What is needed: Leaving out every line before the one with "text_box [1132, 433, 1250, 484]", write out the rest of the records below exactly.

Stored items:
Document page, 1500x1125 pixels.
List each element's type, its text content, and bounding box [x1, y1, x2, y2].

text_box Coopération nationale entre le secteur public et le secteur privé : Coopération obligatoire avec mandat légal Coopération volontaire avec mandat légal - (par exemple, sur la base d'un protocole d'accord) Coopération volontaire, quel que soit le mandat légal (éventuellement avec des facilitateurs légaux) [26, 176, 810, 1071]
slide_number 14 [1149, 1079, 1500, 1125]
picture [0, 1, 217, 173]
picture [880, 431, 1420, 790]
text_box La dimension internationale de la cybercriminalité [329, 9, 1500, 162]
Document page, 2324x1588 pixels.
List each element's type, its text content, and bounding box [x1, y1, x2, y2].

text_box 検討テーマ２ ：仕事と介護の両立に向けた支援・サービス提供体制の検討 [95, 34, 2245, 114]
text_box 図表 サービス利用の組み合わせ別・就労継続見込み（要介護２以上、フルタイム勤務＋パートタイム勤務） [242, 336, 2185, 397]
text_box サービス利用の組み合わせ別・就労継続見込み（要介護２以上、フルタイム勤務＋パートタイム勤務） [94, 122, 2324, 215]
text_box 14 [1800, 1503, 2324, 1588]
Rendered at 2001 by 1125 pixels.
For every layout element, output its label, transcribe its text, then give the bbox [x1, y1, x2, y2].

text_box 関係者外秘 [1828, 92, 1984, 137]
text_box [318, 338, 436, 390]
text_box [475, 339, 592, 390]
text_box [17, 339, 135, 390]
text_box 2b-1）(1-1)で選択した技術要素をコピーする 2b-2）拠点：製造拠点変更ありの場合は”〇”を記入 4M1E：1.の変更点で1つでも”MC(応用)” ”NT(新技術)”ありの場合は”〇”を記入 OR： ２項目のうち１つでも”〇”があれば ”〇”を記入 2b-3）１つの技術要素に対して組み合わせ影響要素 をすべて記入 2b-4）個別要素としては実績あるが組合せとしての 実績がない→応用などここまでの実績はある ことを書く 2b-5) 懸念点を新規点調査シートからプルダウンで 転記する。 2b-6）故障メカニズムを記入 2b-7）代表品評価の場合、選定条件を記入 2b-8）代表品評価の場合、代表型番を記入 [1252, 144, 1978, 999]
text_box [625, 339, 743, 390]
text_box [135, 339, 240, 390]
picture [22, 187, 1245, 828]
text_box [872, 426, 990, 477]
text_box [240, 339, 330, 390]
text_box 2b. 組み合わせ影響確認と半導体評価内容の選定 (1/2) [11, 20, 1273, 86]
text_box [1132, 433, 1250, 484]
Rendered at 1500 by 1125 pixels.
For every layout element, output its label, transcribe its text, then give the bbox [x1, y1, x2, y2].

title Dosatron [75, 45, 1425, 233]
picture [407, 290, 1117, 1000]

Output of the exercise:
text_box [1132, 433, 1250, 484]
Rendered at 1500 by 1125 pixels.
For every layout element, output its label, transcribe its text, then give the bbox [x1, y1, x2, y2].

title Dosatron [75, 45, 1425, 233]
picture [407, 290, 1117, 1000]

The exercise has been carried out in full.